EL PAíS • SUBNOTA › OPINION
› Por Washington Uranga
El juicio y el fallo condenatorio contra el sacerdote católico Christian Federico von Wernich no puede leerse apenas como una sanción de la sociedad contra un ministro religioso, pretendiendo que el ex capellán de la Policía Bonaerense actuó en forma totalmente aislada y con desconocimiento de sus superiores eclesiásticos. Tampoco sería justo englobar en la sentencia a toda la institución eclesiástica, en cuyo seno también se cobijan algunas de las víctimas del cura represor, de los policías y militares a los que él acompañó y cuyo accionar justificó desde el discurso ideológico y religioso. Lo que el juicio permitió fue echar verdad sobre lo sucedido y probar de acuerdo con las exigencias de la Justicia el hecho innegable de las responsabilidades institucionales de parte de la Iglesia Católica argentina en las violaciones a los derechos humanos.

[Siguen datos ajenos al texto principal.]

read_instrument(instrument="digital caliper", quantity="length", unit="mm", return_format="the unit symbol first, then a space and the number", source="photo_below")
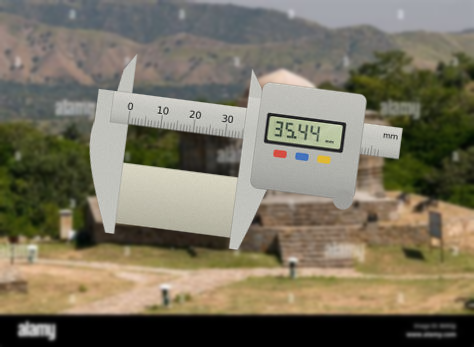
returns mm 35.44
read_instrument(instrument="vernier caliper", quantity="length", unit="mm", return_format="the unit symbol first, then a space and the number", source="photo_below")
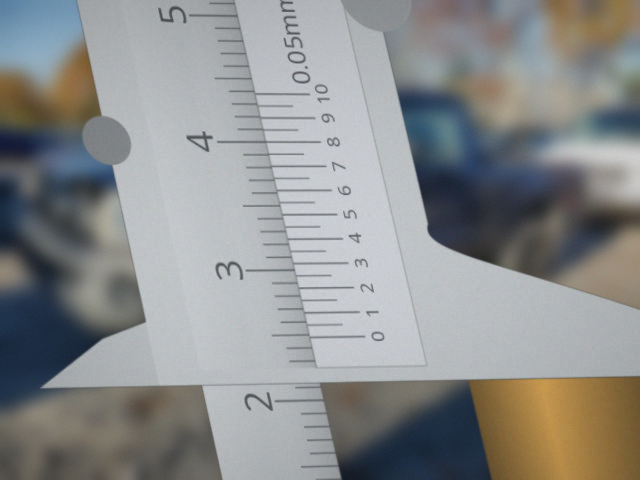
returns mm 24.8
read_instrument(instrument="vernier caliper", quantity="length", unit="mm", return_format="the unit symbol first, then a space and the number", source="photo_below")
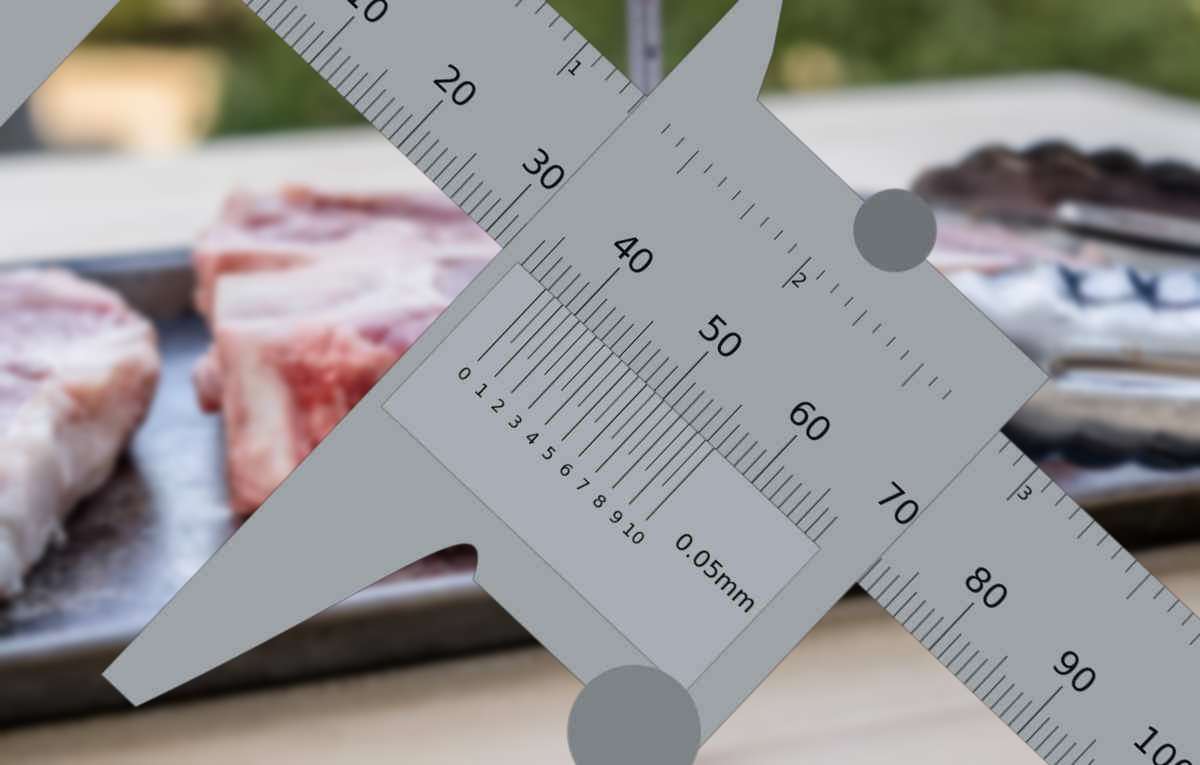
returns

Se trata de las mismas responsabilidades institucionales que los obispos han tratado de eludir antes y ahora al reafirmar lo dicho por la Comisión Permanente del Episcopado el 8 de marzo de 1995 en un comunicado sobre “la represión violenta durante el gobierno militar”. Entonces sostuvieron y ahora reiteran que “si algún miembro de la Iglesia, cualquiera fuera su condición, hubiera avalado con su recomendación o complicidad alguno de esos hechos (la represión violenta), habría actuado bajo su responsabilidad personal, errando o pecando gravemente contra Dios, la humanidad y su conciencia”. Con la misma intención se recuerda ahora el insuficiente reconocimiento hecho el 8 de septiembre del 2000 en Córdoba, en el marco del Congreso Eucarístico Nacional. En esa ocasión los obispos pidieron perdón “por los silencios responsables y por la participación efectiva de muchos de (sus) tus hijos en tanto desencuentro político, en el atropello a las libertades, en la tortura y la delación, en la persecución política y la intransigencia ideológica, en las luchas y en las guerras, y la muerte absurda que ensangrentaron a nuestro país”.
“La Iglesia no se equivoca, sus hijos sí.” Ese es el razonamiento utilizado por los obispos. Qué decir entonces del obispo Victorio Bonamín, quien siendo pro vicario castrense alentó el golpe de Estado con un interrogante: “¿No querrá Cristo que algún día las Fuerzas Armadas estén más allá de su función?”. Para sostener luego que “el Ejército está expiando la impureza de nuestro país” y que “los militares han sido purificados en el Jordán de la sangre para ponerse al frente de todo el país”. Y la propia Conferencia Episcopal, en un documento del 15 de mayo de 1976, sostenía que “sería errar” contra el bien común si se pretendiera “que los organismos de seguridad actuaran con pureza química de tiempos de paz, mientras corre sangre cada día”.
El presidente de la Conferencia Episcopal en épocas de la dictadura, Adolfo Servando Tortolo, se mostró siempre como un entusiasta defensor del régimen dictatorial y justificó sus métodos de la misma manera que lo hizo el arzobispo de La Plata, Antonio Plaza, o el de San Luis, Juan Laise, para mencionar algunos. La institución de los capellanes militares y policiales, injustificable para muchos desde el punto de vista pastoral, se convirtió en una herramienta ideológico-religiosa para legitimar los atropellos. No hubo en ese momento, y tampoco ahora, asunción institucional de las responsabilidades. Algunos obispos (honrosas y valiosas excepciones como Miguel Hesayne, Esteban de Nevares y Jorge Novak) tuvieron que sufrir el aislamiento de sus pares por su compromiso en defensa de los derechos humanos y por la autocrítica respecto de la acción institucional de la Iglesia sobre el mismo tema.
Lejos de cumplir la misión religiosa que le fue encomendada como capellán, Von Wernich actuó como parte integral de las fuerzas de represión comandadas por el general Ramón Camps. La condena del sacerdote Von Wernich por genocidio constituye probablemente la más grave mancha de Iglesia Católica argentina en toda su historia. Pero de poco servirá si los responsables eclesiásticos no ven esto como una enseñanza dirigida a la institución. Seguramente la sociedad tendría otra imagen de la Iglesia argentina si, recuperando el sentido espiritual de la tradición cristiana sobre la reconciliación, los obispos decidieran recorrer el camino de asumir institucionalmente las culpas, agradecer por la verdad y por la justicia, pedir perdón y procurar la reparación de los daños causados a las víctimas. Ese es, en definitiva, el sentido cristiano de la reconciliación. Muy lejano al que pretendió darle Von Wernich en la intervención final del juicio que lo condenó.